| WORK ITEM |
Say how many lines in the entries below mention "images", with no other words.

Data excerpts

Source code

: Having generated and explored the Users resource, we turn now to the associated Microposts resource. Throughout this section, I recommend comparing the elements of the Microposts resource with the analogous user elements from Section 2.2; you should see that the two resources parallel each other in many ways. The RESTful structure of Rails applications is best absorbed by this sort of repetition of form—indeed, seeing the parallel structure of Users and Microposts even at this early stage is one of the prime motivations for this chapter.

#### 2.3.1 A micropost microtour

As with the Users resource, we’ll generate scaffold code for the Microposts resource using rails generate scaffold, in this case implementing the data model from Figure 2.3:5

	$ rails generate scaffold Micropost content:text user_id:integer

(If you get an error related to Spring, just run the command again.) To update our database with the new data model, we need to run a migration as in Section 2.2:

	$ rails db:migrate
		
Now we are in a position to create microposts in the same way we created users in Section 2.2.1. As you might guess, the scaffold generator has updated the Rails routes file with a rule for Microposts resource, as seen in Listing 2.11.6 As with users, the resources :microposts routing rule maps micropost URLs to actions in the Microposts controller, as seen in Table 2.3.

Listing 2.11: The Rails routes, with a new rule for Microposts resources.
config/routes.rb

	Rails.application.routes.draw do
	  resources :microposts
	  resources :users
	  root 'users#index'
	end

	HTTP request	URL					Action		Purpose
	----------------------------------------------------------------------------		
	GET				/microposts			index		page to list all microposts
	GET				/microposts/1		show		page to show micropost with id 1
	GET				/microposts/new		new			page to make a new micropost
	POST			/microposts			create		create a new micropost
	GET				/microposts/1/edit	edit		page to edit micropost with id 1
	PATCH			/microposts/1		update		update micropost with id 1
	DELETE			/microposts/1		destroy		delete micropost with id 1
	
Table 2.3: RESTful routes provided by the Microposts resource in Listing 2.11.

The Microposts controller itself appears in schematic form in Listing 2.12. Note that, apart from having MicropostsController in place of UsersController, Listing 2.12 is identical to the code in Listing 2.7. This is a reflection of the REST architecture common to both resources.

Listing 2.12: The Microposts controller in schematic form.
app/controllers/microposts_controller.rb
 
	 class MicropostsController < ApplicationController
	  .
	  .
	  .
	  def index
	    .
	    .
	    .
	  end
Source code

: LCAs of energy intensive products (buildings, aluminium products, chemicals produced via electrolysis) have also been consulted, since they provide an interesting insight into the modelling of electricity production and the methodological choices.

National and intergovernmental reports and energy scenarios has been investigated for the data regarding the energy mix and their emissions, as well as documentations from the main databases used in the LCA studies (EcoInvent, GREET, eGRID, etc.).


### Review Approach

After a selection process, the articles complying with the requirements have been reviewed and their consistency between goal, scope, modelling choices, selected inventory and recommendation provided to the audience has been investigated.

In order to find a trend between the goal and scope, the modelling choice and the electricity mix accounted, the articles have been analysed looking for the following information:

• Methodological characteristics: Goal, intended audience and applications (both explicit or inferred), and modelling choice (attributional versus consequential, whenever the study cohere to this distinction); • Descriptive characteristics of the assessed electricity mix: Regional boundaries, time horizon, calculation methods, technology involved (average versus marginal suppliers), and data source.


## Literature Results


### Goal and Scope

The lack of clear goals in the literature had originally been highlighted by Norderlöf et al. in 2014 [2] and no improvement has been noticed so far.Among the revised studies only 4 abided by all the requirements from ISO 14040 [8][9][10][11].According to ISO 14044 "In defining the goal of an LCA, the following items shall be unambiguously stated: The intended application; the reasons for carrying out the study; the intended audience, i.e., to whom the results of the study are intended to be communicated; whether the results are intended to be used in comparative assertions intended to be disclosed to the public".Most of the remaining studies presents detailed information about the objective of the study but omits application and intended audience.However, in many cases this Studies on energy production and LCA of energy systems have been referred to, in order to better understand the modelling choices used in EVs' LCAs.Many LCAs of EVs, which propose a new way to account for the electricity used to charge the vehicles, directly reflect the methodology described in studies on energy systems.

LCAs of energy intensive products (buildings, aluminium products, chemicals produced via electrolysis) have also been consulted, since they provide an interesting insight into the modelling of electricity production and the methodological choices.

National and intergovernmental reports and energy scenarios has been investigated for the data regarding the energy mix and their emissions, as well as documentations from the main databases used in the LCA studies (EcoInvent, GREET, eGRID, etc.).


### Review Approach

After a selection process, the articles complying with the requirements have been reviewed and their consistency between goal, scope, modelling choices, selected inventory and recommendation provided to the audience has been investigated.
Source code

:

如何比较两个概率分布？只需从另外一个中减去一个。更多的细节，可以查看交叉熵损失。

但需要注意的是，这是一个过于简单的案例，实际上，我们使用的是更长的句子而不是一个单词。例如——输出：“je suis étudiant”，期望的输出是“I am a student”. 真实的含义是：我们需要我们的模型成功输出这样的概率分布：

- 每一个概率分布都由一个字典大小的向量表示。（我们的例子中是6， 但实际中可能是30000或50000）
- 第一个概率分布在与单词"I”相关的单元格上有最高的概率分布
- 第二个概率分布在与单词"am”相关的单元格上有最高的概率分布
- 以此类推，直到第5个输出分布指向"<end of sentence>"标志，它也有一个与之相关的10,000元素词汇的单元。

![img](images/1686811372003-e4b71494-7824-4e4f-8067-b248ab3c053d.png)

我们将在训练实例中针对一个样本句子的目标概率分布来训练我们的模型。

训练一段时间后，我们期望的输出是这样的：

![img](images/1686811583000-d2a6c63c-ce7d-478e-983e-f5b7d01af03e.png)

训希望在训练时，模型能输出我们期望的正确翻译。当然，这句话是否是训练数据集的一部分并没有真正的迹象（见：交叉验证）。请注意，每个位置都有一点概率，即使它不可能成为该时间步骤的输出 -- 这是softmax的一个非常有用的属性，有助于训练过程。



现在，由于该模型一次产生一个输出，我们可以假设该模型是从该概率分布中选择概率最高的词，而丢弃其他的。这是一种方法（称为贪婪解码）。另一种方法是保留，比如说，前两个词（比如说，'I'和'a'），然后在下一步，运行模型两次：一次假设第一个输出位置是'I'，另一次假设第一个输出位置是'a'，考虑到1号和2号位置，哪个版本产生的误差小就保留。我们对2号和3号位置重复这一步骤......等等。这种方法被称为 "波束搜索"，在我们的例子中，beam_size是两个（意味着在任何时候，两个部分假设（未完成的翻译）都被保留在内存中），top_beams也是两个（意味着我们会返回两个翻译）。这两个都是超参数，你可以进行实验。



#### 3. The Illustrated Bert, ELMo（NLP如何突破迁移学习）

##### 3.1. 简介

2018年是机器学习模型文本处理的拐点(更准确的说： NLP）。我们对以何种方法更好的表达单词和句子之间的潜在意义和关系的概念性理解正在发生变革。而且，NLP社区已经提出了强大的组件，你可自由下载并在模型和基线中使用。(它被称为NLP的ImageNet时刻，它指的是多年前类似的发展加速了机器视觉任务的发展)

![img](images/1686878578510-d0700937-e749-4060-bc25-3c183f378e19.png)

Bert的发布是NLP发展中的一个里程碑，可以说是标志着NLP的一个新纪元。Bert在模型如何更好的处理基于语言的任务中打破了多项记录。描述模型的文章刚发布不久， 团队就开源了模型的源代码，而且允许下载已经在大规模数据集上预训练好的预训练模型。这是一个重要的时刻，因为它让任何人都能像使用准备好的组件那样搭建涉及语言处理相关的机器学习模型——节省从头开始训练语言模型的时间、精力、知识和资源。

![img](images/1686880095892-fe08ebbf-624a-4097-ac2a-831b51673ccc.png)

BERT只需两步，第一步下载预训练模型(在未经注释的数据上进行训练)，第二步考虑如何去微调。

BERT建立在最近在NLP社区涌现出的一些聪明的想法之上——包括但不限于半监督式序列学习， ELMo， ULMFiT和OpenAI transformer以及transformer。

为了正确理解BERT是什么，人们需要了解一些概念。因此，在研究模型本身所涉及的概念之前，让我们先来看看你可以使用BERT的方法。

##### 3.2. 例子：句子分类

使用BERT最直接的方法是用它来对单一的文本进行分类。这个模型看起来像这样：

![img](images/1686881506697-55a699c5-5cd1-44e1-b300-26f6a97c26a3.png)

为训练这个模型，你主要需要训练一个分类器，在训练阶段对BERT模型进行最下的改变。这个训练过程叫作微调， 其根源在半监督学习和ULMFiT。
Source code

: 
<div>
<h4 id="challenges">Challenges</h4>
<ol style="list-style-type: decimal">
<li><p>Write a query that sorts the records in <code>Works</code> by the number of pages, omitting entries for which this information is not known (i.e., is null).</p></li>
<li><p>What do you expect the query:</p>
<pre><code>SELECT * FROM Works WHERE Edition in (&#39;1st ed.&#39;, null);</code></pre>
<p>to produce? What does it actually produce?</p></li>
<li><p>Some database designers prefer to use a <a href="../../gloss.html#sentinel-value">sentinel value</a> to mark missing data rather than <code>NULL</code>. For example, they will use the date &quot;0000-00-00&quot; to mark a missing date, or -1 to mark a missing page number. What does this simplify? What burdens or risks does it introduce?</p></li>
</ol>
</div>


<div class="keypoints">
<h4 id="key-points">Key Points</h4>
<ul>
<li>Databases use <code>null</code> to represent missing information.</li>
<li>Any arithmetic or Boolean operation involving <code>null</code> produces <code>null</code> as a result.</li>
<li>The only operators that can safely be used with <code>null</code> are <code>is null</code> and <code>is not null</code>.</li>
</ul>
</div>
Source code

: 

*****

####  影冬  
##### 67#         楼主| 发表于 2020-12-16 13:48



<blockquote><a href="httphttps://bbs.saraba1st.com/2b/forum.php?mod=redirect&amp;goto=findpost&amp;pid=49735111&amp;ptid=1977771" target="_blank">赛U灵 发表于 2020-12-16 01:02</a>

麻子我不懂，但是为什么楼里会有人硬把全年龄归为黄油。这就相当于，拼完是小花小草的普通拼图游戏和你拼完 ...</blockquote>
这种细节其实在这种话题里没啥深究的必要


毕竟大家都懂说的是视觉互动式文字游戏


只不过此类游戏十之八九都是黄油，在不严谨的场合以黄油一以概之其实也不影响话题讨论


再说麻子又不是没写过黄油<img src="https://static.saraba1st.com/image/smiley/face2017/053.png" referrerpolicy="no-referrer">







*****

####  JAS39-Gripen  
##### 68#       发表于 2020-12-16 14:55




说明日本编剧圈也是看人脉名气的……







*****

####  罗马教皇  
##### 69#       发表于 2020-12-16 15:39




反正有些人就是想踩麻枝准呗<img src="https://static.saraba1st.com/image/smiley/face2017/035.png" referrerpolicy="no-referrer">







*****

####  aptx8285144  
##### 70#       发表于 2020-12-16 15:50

| ANSWER SPACE |
5